**** TRECHO DO TEXTO

Contexto da acusação
A acusação de genocídio contra Israel foi apresentada pela África do Sul, e começou a ser apresentada ao tribunal internacional há duas semanas. Pretória acusa o Estado judeu de violações à Convenção das Nações Unidas sobre Genocídio durante a operação militar em Gaza. Israel já classificou o caso publicamente como difamação, e líderes políticos, como o primeiro-ministro Benjamin Netanyahu, colocaram em dúvida o cumprimento de uma eventual decisão desfavorável.
A equipe jurídica sul-africana apresentou a denúncia na sede do tribunal, em Haia, no dia 11 de janeiro. O cerne da acusação foi demonstrar que o governo israelense teria demonstrado "intenção genocida" ao lançar sua operação contra Gaza. Para isso, os juristas apresentaram imagens da destruição e do impacto civil provocado pelas forças de Israel em Gaza, além de declarações públicas de autoridades do país que, na narrativa sul-africana, comprovam que houve uma tentativa de desumanizar o povo palestino e de sinalizar sua eliminação.
A África do Sul solicitou que a Corte declarasse a suspensão das operações militares israelenses "em" e "contra" Gaza; a garantia de que os militares israelenses (ou quaisquer forças relacionadas) parassem as operações ofensivas; o fim do assassinato e deslocamento do povo palestino; a normalização do acesso a alimentos, água, infraestrutura e saúde; e que Israel tome "todas as medidas razoáveis ao seu alcance" para prevenir um genocídio.
Israel rebateu as acusações um dia depois da apresentação do caso pela África do Sul. A defesa tentou descaracterizar o argumento da acusação de que houve tentativa deliberada de destruição do povo palestino, apresentando a tese jurídica de que os impactos provocados por uma ação militar a civis não é o mesmo que o crime de genocídio, tipificado no ordenamento internacional pela Convenção das Nações Unidas sobre Genocídio, de 1948.

********
**** MATERIAL FORNECIDO

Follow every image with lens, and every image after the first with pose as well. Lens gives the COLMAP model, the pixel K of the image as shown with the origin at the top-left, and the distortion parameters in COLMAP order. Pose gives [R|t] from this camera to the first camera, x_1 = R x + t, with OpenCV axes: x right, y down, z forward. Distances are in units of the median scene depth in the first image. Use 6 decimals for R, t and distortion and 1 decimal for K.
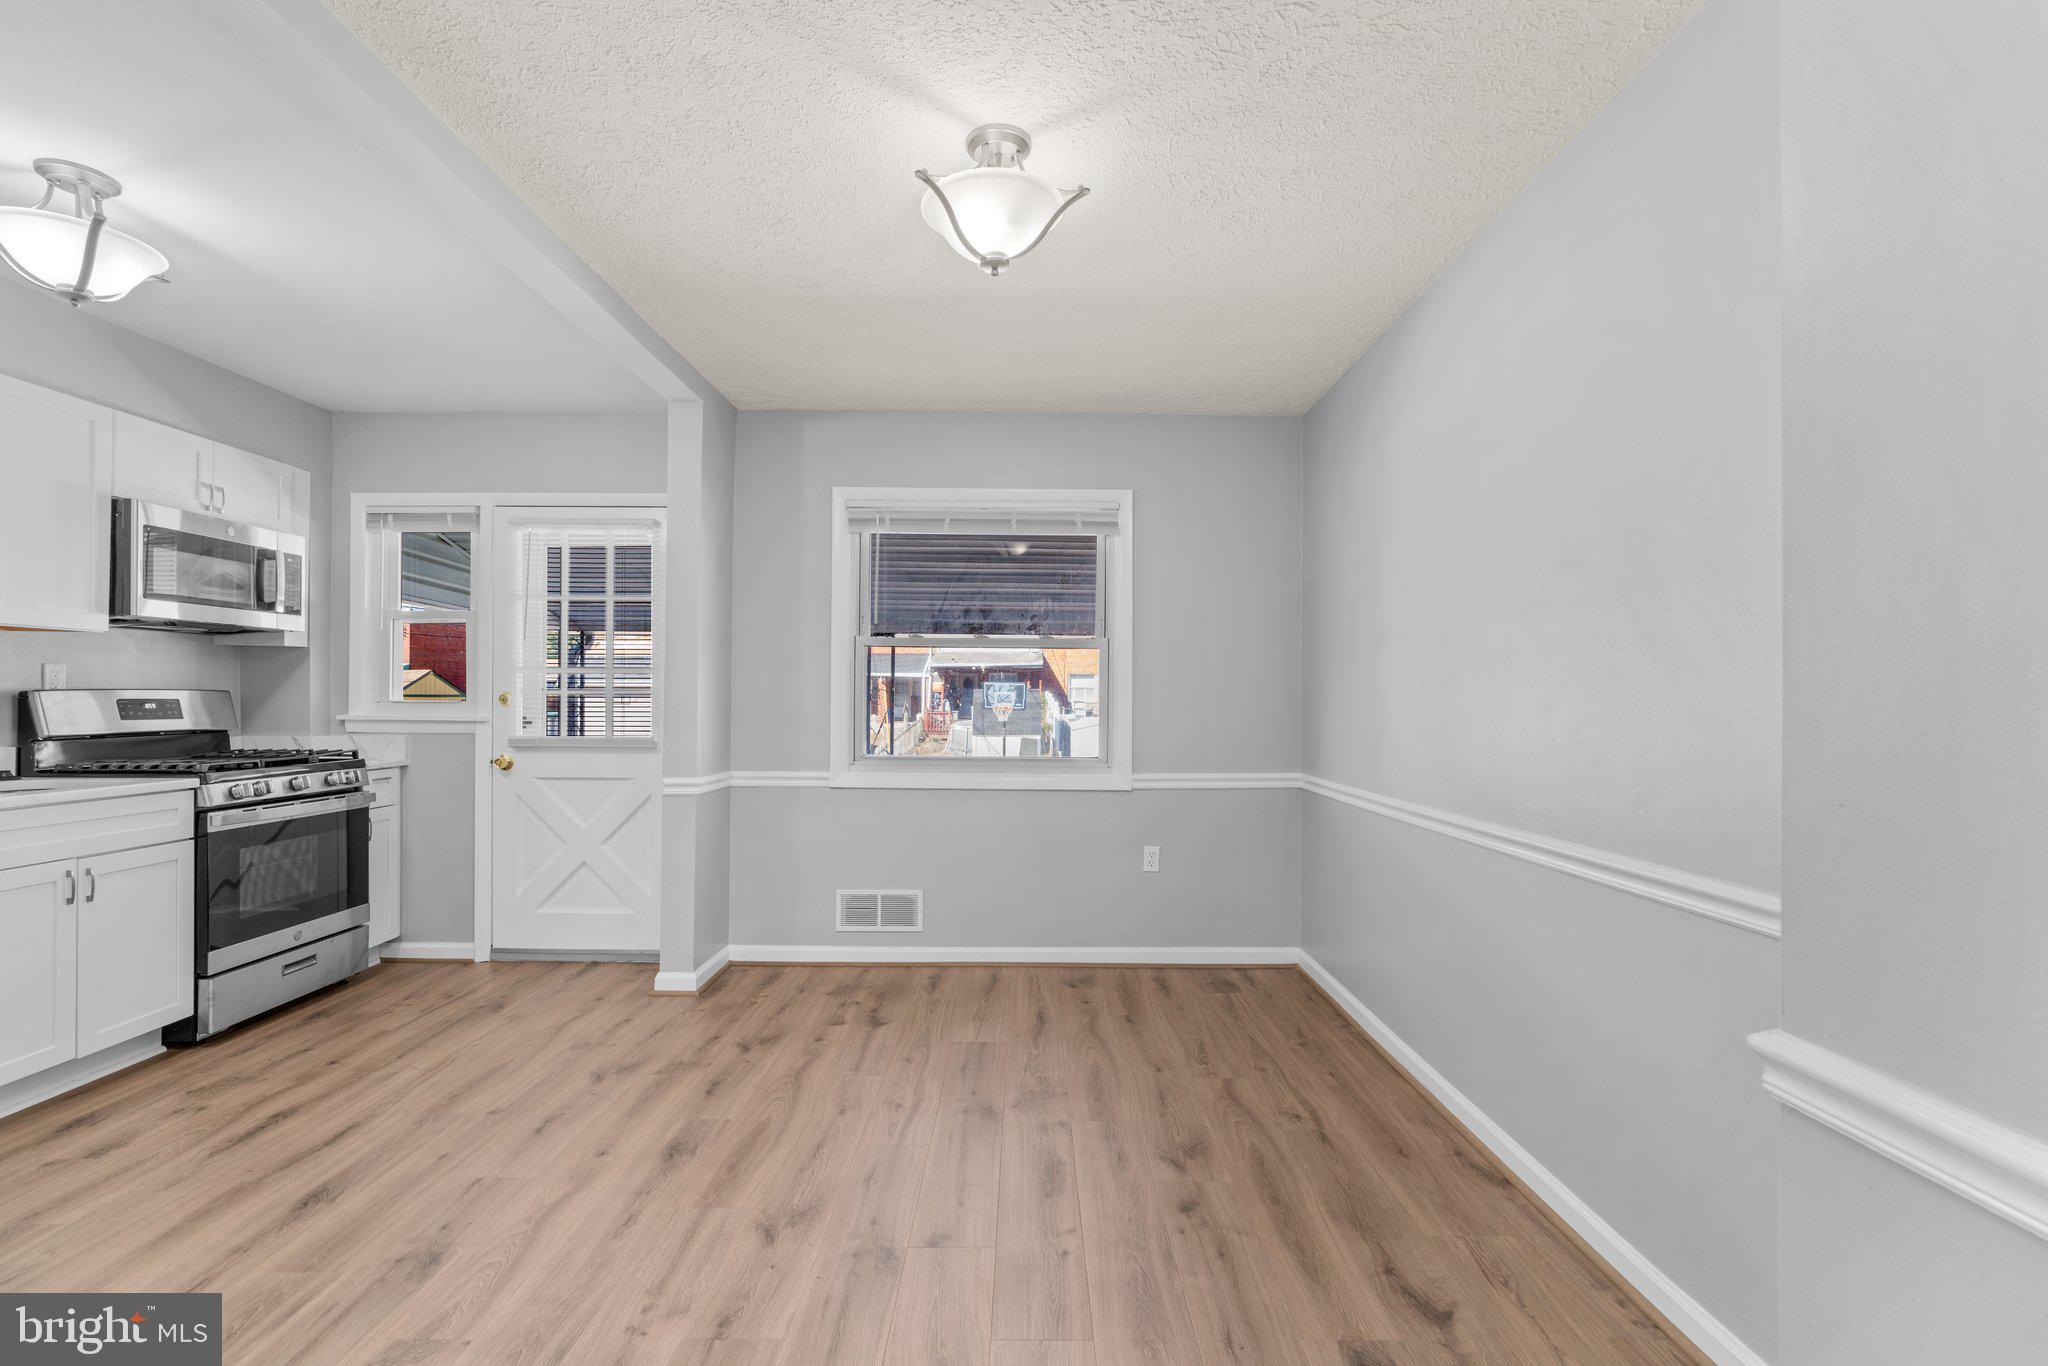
lens RADIAL K [[923.8, 0, 1025.7], [0, 923.8, 696.8], [0, 0, 1]] dist [-0.002241, 0.000827]
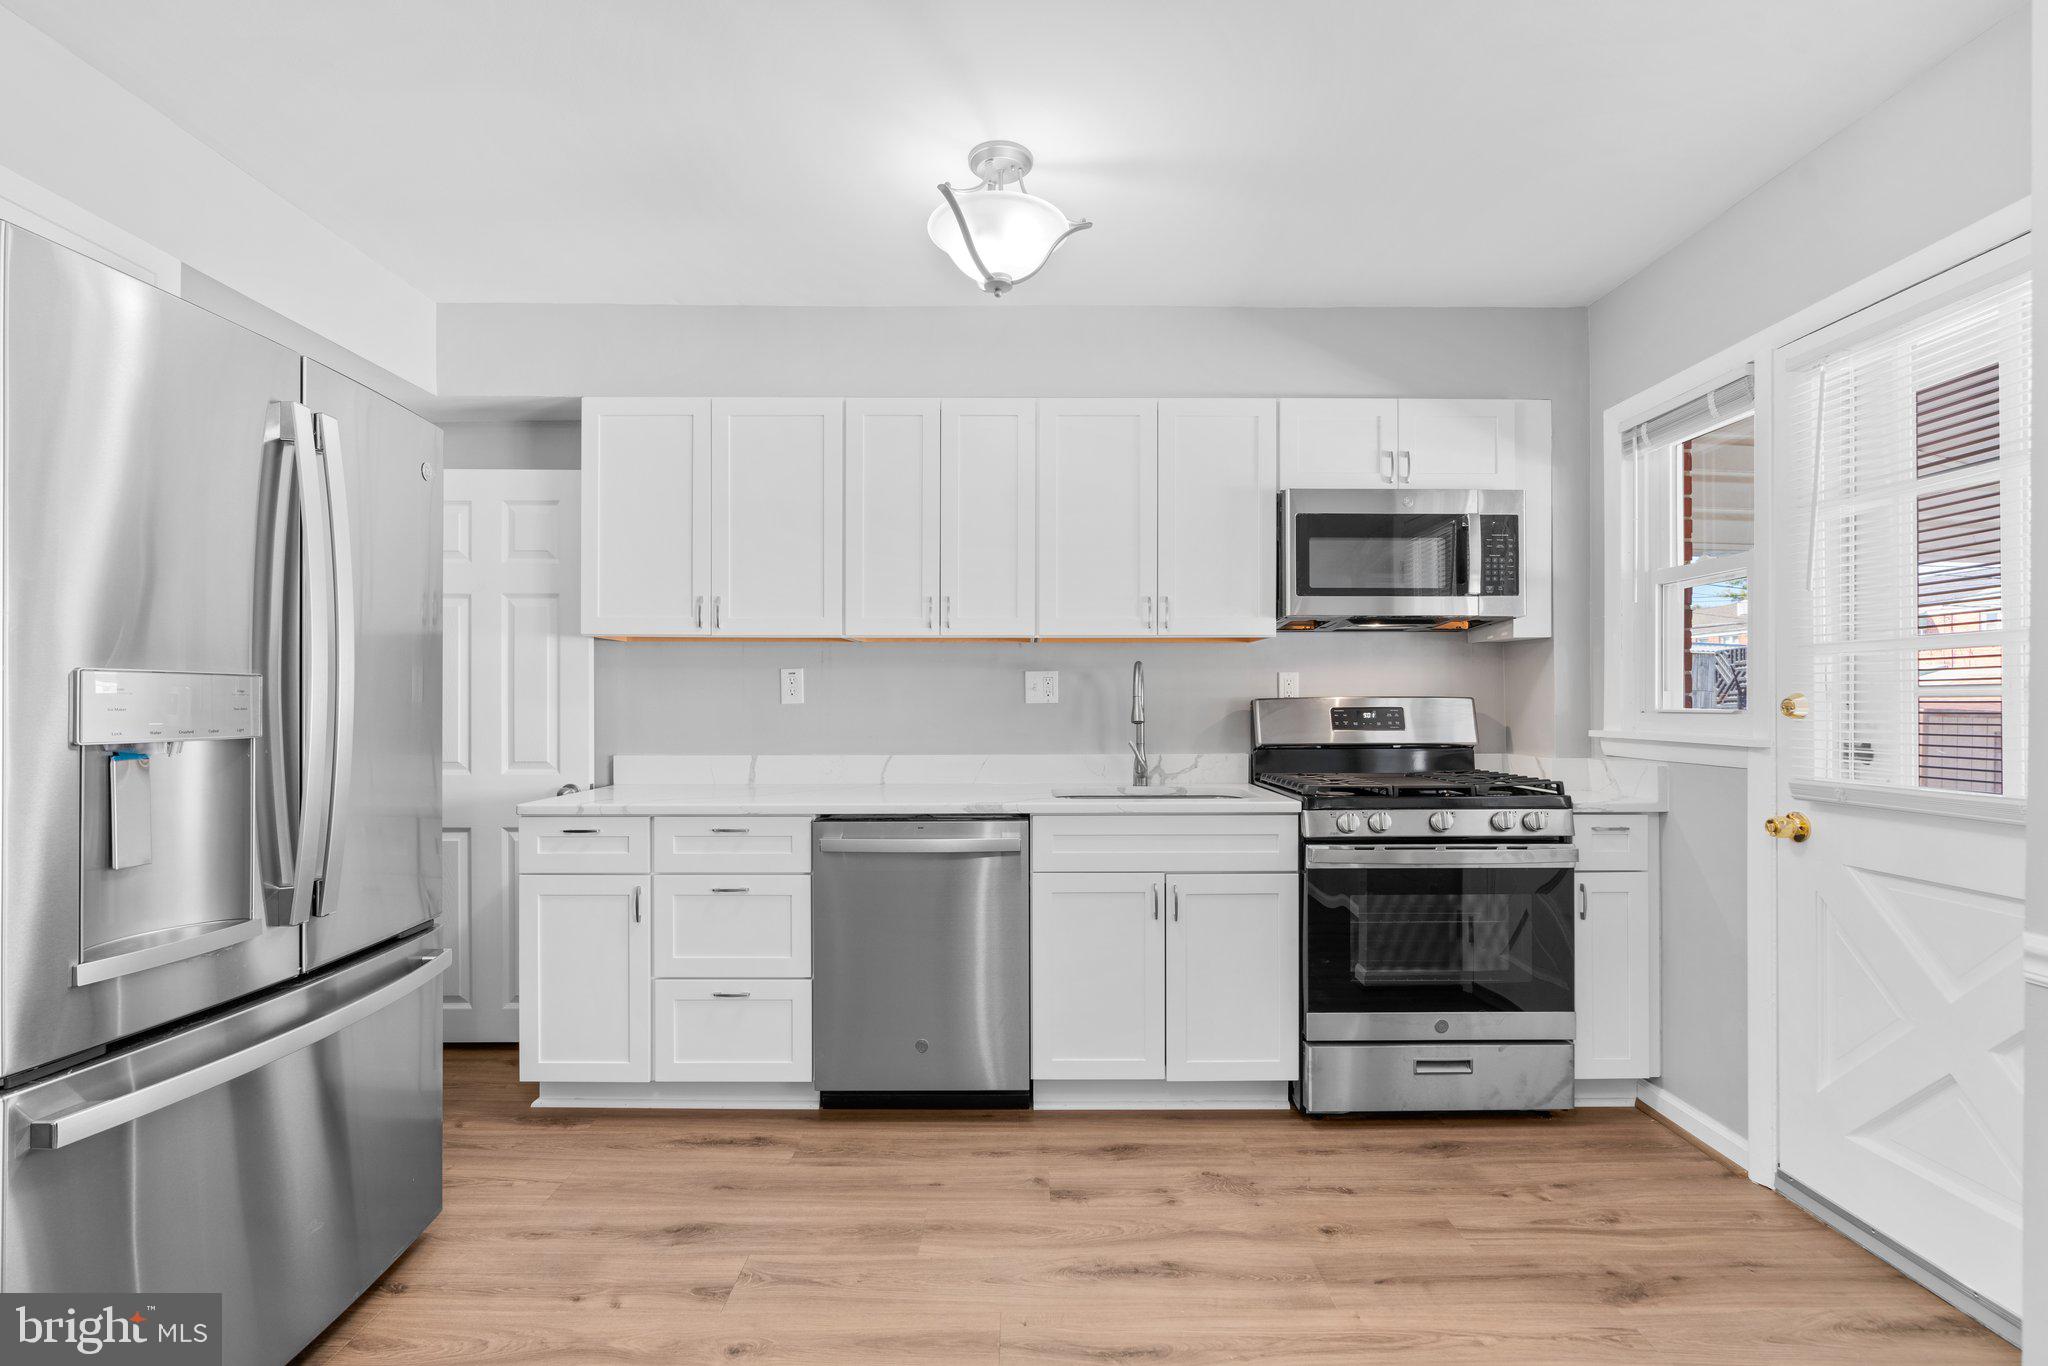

********

→ TAREFA
Segundo o trecho sobre a acusação de genocídio contra Israel, o que a África do Sul pediu à Corte? Liste todos os pedidos.

→ RESPOSTA
- A suspensão das operações militares israelenses "em" e "contra" Gaza.
- A garantia de que os militares israelenses (ou quaisquer forças relacionadas) parassem as operações ofensivas.
- O fim do assassinato e do deslocamento do povo palestino.
- A normalização do acesso a alimentos, água, infraestrutura e saúde.
- Que Israel tome "todas as medidas razoáveis ao seu alcance" para prevenir um genocídio.